MATERIAL SUPPLIED =
=======
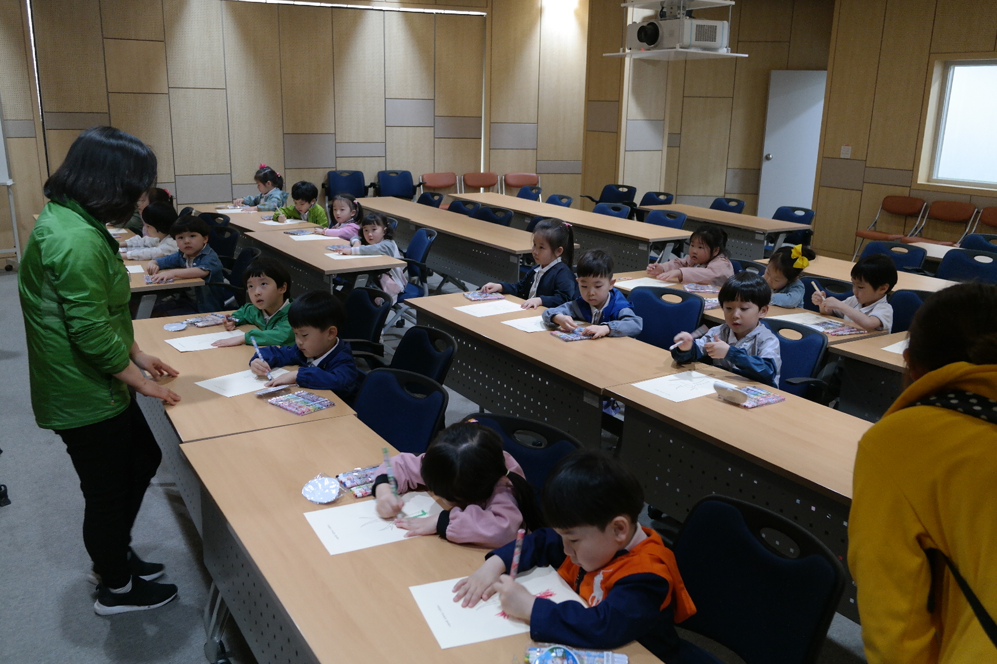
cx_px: 498
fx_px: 831
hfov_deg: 61.9
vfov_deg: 43.6
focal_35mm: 30
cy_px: 332
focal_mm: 20
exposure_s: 1/40
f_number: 3.5
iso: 800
=======
TASK OBJECTIVE = If a record contains a picture, drop the picture and repeat the rest exactly.

RESPONSE AREA =
cx_px: 498
fx_px: 831
hfov_deg: 61.9
vfov_deg: 43.6
focal_35mm: 30
cy_px: 332
focal_mm: 20
exposure_s: 1/40
f_number: 3.5
iso: 800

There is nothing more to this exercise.